Provided passage:

-*-*-

This blog post will explain how to count noun phrases in a list of sentences with Python.
From the nltk library, pos_tag, and RegexpParser need to be imported. The re library has to be imported. From the collections library, Counter needs to be imported. They are for part of speech tagging the sample text, breaking down the sample text into a list of words or tokens, and parsing the part of speech tagged sentence. A counter object will count noun phrases extracted from the sample text.
import re
from nltk import pos_tag, RegexpParser
from collections import Counter
A list of sentences is declared.
sentences = [
"The pizza is ready.",
"There are two toppings on it.",
"The pizza was delivered."
]
A grammar rule is declared that parses a tagged sentence into noun phrases.
grammar = r"""
NP: {<DT>?<JJ.*>*<NN.*>+}
"""
A chunk parser is created that uses a grammar rule that is useful for extracting noun phrases out of a sentence.
chunk_parser = RegexpParser(grammar)

-*-*-

Supplied information:

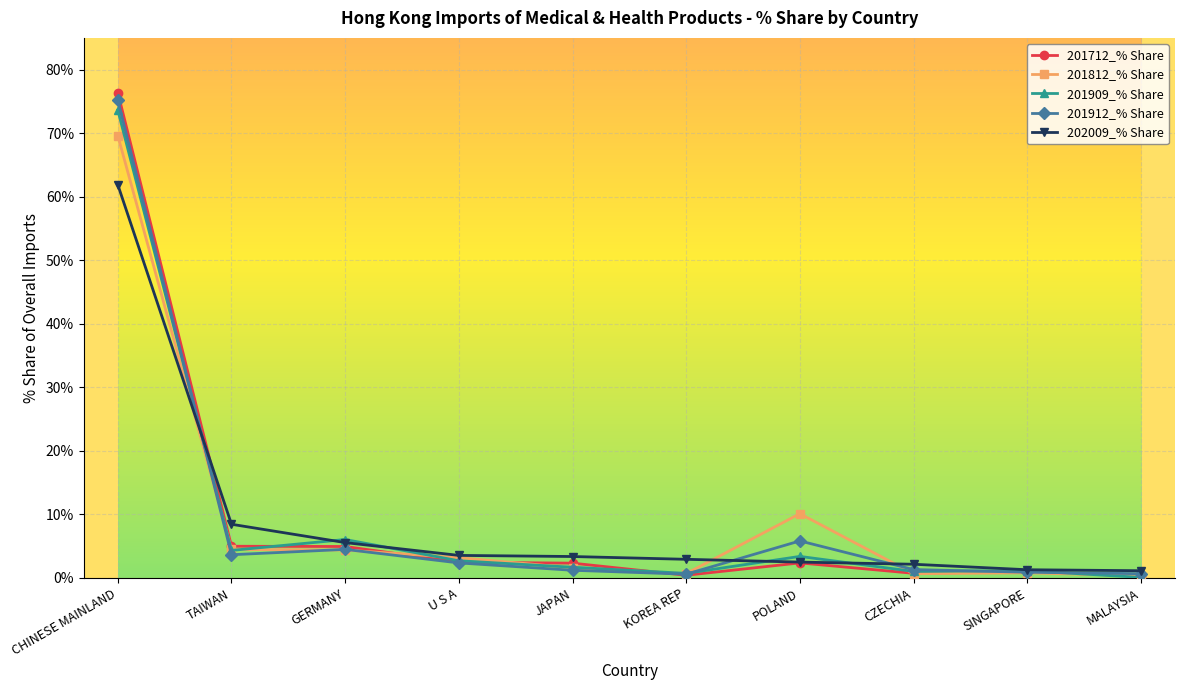

What is the value of the 201812_% Share point at the 10th from the left?

0.4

-*-*-

Questions:
• a. Can you reproduce word for word the part of the Python noun-phrase post starting with "This blog post" and going on through "into noun phrases."?
• b. Answer these about the Python noun-phrase post:
(i) From which library is Counter imported?
(ii) What is the first sentence in the declared list of sentences?
(iii) Which class is used to create the chunk parser?
• c. Extend the Python noun-phrase post from the line that creates the chunk parser onward.

Answers for each item:
• a.
This blog post will explain how to count noun phrases in a list of sentences with Python.
From the nltk library, pos_tag, and RegexpParser need to be imported. The re library has to be imported. From the collections library, Counter needs to be imported. They are for part of speech tagging the sample text, breaking down the sample text into a list of words or tokens, and parsing the part of speech tagged sentence. A counter object will count noun phrases extracted from the sample text.
import re
from nltk import pos_tag, RegexpParser
from collections import Counter
A list of sentences is declared.
sentences = [
"The pizza is ready.",
"There are two toppings on it.",
"The pizza was delivered."
]
A grammar rule is declared that parses a tagged sentence into noun phrases.

• b.
(i) The collections library.
(ii) "The pizza is ready."
(iii) RegexpParser.

• c.
An empty list is declared that will hold all noun phrases that are extracted out of the sentence.
noun_phrases = []
The list of sentences is processed. Each sentence is tokenized and part of speech tagged. After that, the part of speech tagged sentence is inputted into the chunk parser. Then a tree structure is used for extracting noun phrases from each sentence.
for sentence in sentences:
words = re.sub(r'[^\w\s]', '', sentence).lower().split(' ')
tagged = pos_tag(words)
tree = chunk_parser.parse(tagged)
for subtree in tree.subtrees():
if subtree.label() == 'NP':
np = " ".join(word for word, pos in subtree.leaves())
noun_phrases.append(np)
A counter object named counts is declared that will hold the counts for all of the noun phrases.
counts = Counter(noun_phrases)
The counter object is traversed and each noun phrase and its count are printed to the screen.
for phrase, count in counts.items():
print(phrase,count)
This is what the whole source code looks like.
import re
from nltk import pos_tag, RegexpParser
from collections import Counter
sentences = [
"The pizza is ready.",
"There are two toppings on it.",
"The pizza was delivered."
]
grammar = r"""
NP: {<DT>?<JJ.*>*<NN.*>+}
"""
chunk_parser = RegexpParser(grammar)
noun_phrases = []
for sentence in sentences:
words = re.sub(r'[^\w\s]', '', sentence).lower().split(' ')
tagged = pos_tag(words)
tree = chunk_parser.parse(tagged)
for subtree in tree.subtrees():
if subtree.label() == 'NP':
np = " ".join(word for word, pos in subtree.leaves())
noun_phrases.append(np)
counts = Counter(noun_phrases)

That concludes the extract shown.